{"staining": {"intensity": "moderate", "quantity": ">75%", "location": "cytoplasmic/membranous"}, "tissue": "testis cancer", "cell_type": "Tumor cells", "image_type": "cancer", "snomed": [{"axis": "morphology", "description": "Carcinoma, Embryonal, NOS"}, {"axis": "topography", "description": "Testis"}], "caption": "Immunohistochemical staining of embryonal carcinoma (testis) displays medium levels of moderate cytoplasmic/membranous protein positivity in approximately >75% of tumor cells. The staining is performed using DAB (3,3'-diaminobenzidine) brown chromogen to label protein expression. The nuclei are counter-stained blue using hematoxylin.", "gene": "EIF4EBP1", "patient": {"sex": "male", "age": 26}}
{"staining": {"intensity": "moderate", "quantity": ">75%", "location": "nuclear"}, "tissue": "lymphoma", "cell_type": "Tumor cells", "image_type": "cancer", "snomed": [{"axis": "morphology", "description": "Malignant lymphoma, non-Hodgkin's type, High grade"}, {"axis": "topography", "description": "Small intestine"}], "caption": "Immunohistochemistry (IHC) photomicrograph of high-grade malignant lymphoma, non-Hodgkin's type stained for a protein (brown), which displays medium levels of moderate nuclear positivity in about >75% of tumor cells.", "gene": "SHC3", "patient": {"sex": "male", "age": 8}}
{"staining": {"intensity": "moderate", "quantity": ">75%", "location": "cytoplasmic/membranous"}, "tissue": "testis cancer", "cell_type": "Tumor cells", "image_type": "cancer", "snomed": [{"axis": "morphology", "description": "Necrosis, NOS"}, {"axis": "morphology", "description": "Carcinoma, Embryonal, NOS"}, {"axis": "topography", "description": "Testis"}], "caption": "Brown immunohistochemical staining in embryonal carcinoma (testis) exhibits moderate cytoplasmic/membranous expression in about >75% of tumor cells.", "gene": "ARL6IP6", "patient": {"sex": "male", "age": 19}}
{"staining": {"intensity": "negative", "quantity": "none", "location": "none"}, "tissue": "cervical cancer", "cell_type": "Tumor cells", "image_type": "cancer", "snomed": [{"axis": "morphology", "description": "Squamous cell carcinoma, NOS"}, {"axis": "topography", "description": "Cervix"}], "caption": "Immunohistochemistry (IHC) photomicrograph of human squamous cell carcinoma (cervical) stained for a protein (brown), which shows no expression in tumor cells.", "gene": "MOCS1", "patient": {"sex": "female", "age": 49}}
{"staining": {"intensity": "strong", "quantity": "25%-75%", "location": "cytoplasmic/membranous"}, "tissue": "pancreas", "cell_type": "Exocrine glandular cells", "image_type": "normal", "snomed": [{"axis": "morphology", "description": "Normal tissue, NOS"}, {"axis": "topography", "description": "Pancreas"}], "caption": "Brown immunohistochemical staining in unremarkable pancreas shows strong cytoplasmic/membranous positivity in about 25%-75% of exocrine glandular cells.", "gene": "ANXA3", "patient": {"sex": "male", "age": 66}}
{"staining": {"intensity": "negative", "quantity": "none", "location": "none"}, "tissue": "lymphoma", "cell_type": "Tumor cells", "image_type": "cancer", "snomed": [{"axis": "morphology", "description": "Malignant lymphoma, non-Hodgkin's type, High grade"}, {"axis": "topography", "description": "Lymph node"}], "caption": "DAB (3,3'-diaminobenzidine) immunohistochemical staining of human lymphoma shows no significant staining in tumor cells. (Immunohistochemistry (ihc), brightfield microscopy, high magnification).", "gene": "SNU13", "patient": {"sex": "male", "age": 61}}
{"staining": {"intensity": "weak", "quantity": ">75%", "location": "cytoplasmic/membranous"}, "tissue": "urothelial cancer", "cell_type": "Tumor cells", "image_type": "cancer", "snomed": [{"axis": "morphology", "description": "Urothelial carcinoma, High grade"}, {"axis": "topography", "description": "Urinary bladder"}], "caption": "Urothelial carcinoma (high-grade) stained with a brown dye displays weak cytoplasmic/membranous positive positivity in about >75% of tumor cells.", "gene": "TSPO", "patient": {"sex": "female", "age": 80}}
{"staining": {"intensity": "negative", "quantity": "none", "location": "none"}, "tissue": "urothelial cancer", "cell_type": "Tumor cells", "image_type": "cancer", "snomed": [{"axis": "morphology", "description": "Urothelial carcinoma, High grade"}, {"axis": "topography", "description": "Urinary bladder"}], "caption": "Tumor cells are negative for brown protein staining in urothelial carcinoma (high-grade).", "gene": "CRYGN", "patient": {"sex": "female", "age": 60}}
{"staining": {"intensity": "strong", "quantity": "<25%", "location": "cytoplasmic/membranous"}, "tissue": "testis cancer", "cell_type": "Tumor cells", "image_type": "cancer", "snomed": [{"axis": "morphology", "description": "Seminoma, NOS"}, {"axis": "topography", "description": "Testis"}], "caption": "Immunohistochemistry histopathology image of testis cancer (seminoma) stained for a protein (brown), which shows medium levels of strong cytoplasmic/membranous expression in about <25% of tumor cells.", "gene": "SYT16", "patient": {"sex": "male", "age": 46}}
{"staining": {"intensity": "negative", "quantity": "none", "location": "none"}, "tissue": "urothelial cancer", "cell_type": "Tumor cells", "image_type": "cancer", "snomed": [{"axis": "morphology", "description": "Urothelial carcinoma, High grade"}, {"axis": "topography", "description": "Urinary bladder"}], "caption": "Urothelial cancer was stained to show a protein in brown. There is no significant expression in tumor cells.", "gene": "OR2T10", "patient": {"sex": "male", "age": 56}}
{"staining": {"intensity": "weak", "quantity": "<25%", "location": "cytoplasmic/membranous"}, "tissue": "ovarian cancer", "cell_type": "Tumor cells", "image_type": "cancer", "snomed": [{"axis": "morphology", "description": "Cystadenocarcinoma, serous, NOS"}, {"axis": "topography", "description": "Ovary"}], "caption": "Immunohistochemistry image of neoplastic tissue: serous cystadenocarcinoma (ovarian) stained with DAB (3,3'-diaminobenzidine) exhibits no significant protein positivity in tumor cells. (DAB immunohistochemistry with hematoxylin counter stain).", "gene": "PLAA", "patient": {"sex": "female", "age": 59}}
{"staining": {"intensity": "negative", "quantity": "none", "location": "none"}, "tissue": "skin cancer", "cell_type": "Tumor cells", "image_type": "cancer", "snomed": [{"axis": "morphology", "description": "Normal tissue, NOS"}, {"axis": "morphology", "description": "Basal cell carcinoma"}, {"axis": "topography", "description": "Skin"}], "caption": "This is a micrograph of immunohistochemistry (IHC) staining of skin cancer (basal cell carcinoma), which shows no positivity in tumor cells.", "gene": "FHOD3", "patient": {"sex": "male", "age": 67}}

**How to complete this task:** Transcribe the data above completely and exactly.

**Result of the task:**
{"staining": {"intensity": "moderate", "quantity": ">75%", "location": "cytoplasmic/membranous"}, "tissue": "testis cancer", "cell_type": "Tumor cells", "image_type": "cancer", "snomed": [{"axis": "morphology", "description": "Carcinoma, Embryonal, NOS"}, {"axis": "topography", "description": "Testis"}], "caption": "Immunohistochemical staining of embryonal carcinoma (testis) displays medium levels of moderate cytoplasmic/membranous protein positivity in approximately >75% of tumor cells. The staining is performed using DAB (3,3'-diaminobenzidine) brown chromogen to label protein expression. The nuclei are counter-stained blue using hematoxylin.", "gene": "EIF4EBP1", "patient": {"sex": "male", "age": 26}}
{"staining": {"intensity": "moderate", "quantity": ">75%", "location": "nuclear"}, "tissue": "lymphoma", "cell_type": "Tumor cells", "image_type": "cancer", "snomed": [{"axis": "morphology", "description": "Malignant lymphoma, non-Hodgkin's type, High grade"}, {"axis": "topography", "description": "Small intestine"}], "caption": "Immunohistochemistry (IHC) photomicrograph of high-grade malignant lymphoma, non-Hodgkin's type stained for a protein (brown), which displays medium levels of moderate nuclear positivity in about >75% of tumor cells.", "gene": "SHC3", "patient": {"sex": "male", "age": 8}}
{"staining": {"intensity": "moderate", "quantity": ">75%", "location": "cytoplasmic/membranous"}, "tissue": "testis cancer", "cell_type": "Tumor cells", "image_type": "cancer", "snomed": [{"axis": "morphology", "description": "Necrosis, NOS"}, {"axis": "morphology", "description": "Carcinoma, Embryonal, NOS"}, {"axis": "topography", "description": "Testis"}], "caption": "Brown immunohistochemical staining in embryonal carcinoma (testis) exhibits moderate cytoplasmic/membranous expression in about >75% of tumor cells.", "gene": "ARL6IP6", "patient": {"sex": "male", "age": 19}}
{"staining": {"intensity": "negative", "quantity": "none", "location": "none"}, "tissue": "cervical cancer", "cell_type": "Tumor cells", "image_type": "cancer", "snomed": [{"axis": "morphology", "description": "Squamous cell carcinoma, NOS"}, {"axis": "topography", "description": "Cervix"}], "caption": "Immunohistochemistry (IHC) photomicrograph of human squamous cell carcinoma (cervical) stained for a protein (brown), which shows no expression in tumor cells.", "gene": "MOCS1", "patient": {"sex": "female", "age": 49}}
{"staining": {"intensity": "strong", "quantity": "25%-75%", "location": "cytoplasmic/membranous"}, "tissue": "pancreas", "cell_type": "Exocrine glandular cells", "image_type": "normal", "snomed": [{"axis": "morphology", "description": "Normal tissue, NOS"}, {"axis": "topography", "description": "Pancreas"}], "caption": "Brown immunohistochemical staining in unremarkable pancreas shows strong cytoplasmic/membranous positivity in about 25%-75% of exocrine glandular cells.", "gene": "ANXA3", "patient": {"sex": "male", "age": 66}}
{"staining": {"intensity": "negative", "quantity": "none", "location": "none"}, "tissue": "lymphoma", "cell_type": "Tumor cells", "image_type": "cancer", "snomed": [{"axis": "morphology", "description": "Malignant lymphoma, non-Hodgkin's type, High grade"}, {"axis": "topography", "description": "Lymph node"}], "caption": "DAB (3,3'-diaminobenzidine) immunohistochemical staining of human lymphoma shows no significant staining in tumor cells. (Immunohistochemistry (ihc), brightfield microscopy, high magnification).", "gene": "SNU13", "patient": {"sex": "male", "age": 61}}
{"staining": {"intensity": "weak", "quantity": ">75%", "location": "cytoplasmic/membranous"}, "tissue": "urothelial cancer", "cell_type": "Tumor cells", "image_type": "cancer", "snomed": [{"axis": "morphology", "description": "Urothelial carcinoma, High grade"}, {"axis": "topography", "description": "Urinary bladder"}], "caption": "Urothelial carcinoma (high-grade) stained with a brown dye displays weak cytoplasmic/membranous positive positivity in about >75% of tumor cells.", "gene": "TSPO", "patient": {"sex": "female", "age": 80}}
{"staining": {"intensity": "negative", "quantity": "none", "location": "none"}, "tissue": "urothelial cancer", "cell_type": "Tumor cells", "image_type": "cancer", "snomed": [{"axis": "morphology", "description": "Urothelial carcinoma, High grade"}, {"axis": "topography", "description": "Urinary bladder"}], "caption": "Tumor cells are negative for brown protein staining in urothelial carcinoma (high-grade).", "gene": "CRYGN", "patient": {"sex": "female", "age": 60}}
{"staining": {"intensity": "strong", "quantity": "<25%", "location": "cytoplasmic/membranous"}, "tissue": "testis cancer", "cell_type": "Tumor cells", "image_type": "cancer", "snomed": [{"axis": "morphology", "description": "Seminoma, NOS"}, {"axis": "topography", "description": "Testis"}], "caption": "Immunohistochemistry histopathology image of testis cancer (seminoma) stained for a protein (brown), which shows medium levels of strong cytoplasmic/membranous expression in about <25% of tumor cells.", "gene": "SYT16", "patient": {"sex": "male", "age": 46}}
{"staining": {"intensity": "negative", "quantity": "none", "location": "none"}, "tissue": "urothelial cancer", "cell_type": "Tumor cells", "image_type": "cancer", "snomed": [{"axis": "morphology", "description": "Urothelial carcinoma, High grade"}, {"axis": "topography", "description": "Urinary bladder"}], "caption": "Urothelial cancer was stained to show a protein in brown. There is no significant expression in tumor cells.", "gene": "OR2T10", "patient": {"sex": "male", "age": 56}}
{"staining": {"intensity": "weak", "quantity": "<25%", "location": "cytoplasmic/membranous"}, "tissue": "ovarian cancer", "cell_type": "Tumor cells", "image_type": "cancer", "snomed": [{"axis": "morphology", "description": "Cystadenocarcinoma, serous, NOS"}, {"axis": "topography", "description": "Ovary"}], "caption": "Immunohistochemistry image of neoplastic tissue: serous cystadenocarcinoma (ovarian) stained with DAB (3,3'-diaminobenzidine) exhibits no significant protein positivity in tumor cells. (DAB immunohistochemistry with hematoxylin counter stain).", "gene": "PLAA", "patient": {"sex": "female", "age": 59}}
{"staining": {"intensity": "negative", "quantity": "none", "location": "none"}, "tissue": "skin cancer", "cell_type": "Tumor cells", "image_type": "cancer", "snomed": [{"axis": "morphology", "description": "Normal tissue, NOS"}, {"axis": "morphology", "description": "Basal cell carcinoma"}, {"axis": "topography", "description": "Skin"}], "caption": "This is a micrograph of immunohistochemistry (IHC) staining of skin cancer (basal cell carcinoma), which shows no positivity in tumor cells.", "gene": "FHOD3", "patient": {"sex": "male", "age": 67}}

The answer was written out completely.